The Book of Revelation provides Adventists with material for a game we could call LET’S PRETEND. Pretend that the 3 angels aren’t angels at all, they’re Adventists. And that their messages contain terms that Revelation actually missed, like “remnant church”, “Catholic Church”, “Adventist church”, “church”, “sabbath keeping”, “sabbath”’, “Sunday law”, “Sunday keeping”, “Sunday”, “pope”, “ten commandments”.
Adventists infer that “commandments of God” in Rev 14 don’t refer to the commands God gives in this story, but to the ten commandments God gave to the Israelites. He evidently didn’t command anybody else to obey them and nobody thought He did. Consider:
I am the LORD THY God, which have brought THEE out of the land of Egypt, out of the house of bondage"(Ex 20:1)

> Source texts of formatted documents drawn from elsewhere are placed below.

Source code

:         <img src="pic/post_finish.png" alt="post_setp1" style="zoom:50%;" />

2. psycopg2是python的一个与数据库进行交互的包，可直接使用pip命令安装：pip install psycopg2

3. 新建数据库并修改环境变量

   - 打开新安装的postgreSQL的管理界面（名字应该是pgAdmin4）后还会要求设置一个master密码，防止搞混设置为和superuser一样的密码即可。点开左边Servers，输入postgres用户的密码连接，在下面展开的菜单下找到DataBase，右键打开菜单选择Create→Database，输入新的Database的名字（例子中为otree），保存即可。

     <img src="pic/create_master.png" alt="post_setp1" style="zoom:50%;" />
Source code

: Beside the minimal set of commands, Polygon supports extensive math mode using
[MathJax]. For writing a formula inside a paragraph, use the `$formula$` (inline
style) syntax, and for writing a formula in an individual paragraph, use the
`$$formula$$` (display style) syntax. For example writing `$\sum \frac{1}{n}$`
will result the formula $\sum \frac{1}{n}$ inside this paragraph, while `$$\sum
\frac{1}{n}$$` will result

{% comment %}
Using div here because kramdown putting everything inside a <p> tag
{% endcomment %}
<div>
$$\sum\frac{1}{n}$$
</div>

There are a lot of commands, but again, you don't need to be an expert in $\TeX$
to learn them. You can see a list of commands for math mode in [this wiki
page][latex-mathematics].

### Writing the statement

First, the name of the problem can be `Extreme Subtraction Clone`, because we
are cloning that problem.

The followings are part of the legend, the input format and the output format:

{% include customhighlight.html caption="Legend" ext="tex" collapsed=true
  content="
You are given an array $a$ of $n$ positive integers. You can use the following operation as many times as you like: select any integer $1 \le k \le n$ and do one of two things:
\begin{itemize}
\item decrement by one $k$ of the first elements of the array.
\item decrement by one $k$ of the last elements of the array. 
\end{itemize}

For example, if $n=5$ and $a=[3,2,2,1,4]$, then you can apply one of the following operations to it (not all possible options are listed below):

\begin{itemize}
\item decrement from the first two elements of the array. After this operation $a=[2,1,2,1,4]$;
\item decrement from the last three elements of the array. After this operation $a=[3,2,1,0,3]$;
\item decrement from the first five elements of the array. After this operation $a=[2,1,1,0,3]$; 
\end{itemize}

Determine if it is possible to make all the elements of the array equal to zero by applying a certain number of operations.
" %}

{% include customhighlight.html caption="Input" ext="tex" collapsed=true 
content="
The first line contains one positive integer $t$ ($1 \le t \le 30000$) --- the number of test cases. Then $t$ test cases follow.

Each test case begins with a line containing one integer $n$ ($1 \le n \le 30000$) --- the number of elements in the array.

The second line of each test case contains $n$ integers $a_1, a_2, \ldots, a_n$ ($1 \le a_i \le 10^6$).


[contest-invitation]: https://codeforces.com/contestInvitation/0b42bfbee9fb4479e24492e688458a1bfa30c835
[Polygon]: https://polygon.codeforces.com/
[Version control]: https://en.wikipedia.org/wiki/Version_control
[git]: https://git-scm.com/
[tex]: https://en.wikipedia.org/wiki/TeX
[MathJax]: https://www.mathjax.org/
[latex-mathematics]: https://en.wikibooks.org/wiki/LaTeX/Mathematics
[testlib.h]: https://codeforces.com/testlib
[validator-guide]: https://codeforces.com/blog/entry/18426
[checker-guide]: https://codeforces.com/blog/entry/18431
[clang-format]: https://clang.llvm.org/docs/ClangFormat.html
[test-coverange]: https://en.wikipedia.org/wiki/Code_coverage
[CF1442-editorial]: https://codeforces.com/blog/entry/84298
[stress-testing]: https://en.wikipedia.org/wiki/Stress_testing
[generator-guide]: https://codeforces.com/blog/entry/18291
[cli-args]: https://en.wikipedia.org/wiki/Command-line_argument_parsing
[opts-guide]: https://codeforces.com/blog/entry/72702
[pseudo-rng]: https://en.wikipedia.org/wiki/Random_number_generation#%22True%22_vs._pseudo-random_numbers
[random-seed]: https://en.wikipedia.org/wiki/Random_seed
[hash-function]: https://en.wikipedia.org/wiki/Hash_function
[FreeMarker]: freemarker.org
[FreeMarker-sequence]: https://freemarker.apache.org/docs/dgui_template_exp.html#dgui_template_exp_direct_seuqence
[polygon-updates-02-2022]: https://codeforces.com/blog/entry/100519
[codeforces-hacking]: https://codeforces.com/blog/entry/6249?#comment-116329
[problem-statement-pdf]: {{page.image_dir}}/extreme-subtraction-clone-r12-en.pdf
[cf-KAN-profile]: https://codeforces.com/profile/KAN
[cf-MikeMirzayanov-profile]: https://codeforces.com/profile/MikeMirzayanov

Adventists decided to mimic the Jews who changed their holy days to BEGIN when daylight ENDS INSTEAD OF WHEN IT BEGINS as described in Gen 1.
“God said let there be light…and God called the light day.”
(God didn’t say, “Let there be night…and God called the night day”!.)
Evidently, the change was not easy. Jewish historians report that some Rabbis didn’t accept the change until the the temple was destroyed. Our pioneers had a lot of trouble deciding between six pm and sundown, neither of which was authorized by the Bible for any sabbath except the Day of Atonement, (which runs from sundown on Tishri 9 to sundown on Tishri 10).
By changing “seventh day” to “seventh day of the calendar week” we see ourselves as the 3 angels.
Incidentally, EGW wrote the “seventh day of the week” 25 times without ever acknowledging that the words “of the week” are nowhere to be found in the Bible. Maybe she hoped that we wouldn’t notice? Well, she almost got her wish.
And so we devote immense time and expenditure convincing the world that whenever anyone–especially Catholics–say, or read, or think, “the seventh day” without mentally adding the words “of the week”, they are not keeping the commandments of God mentioned in the three angels’ messages the way he intended them to be understood but are worshipping the beast and his image.
I believe that if God had meant, “Keep the seventh day of the week holy”, He would would have said it that way.
It’s easy to see why our interpretations of Revelation are such a hard sell.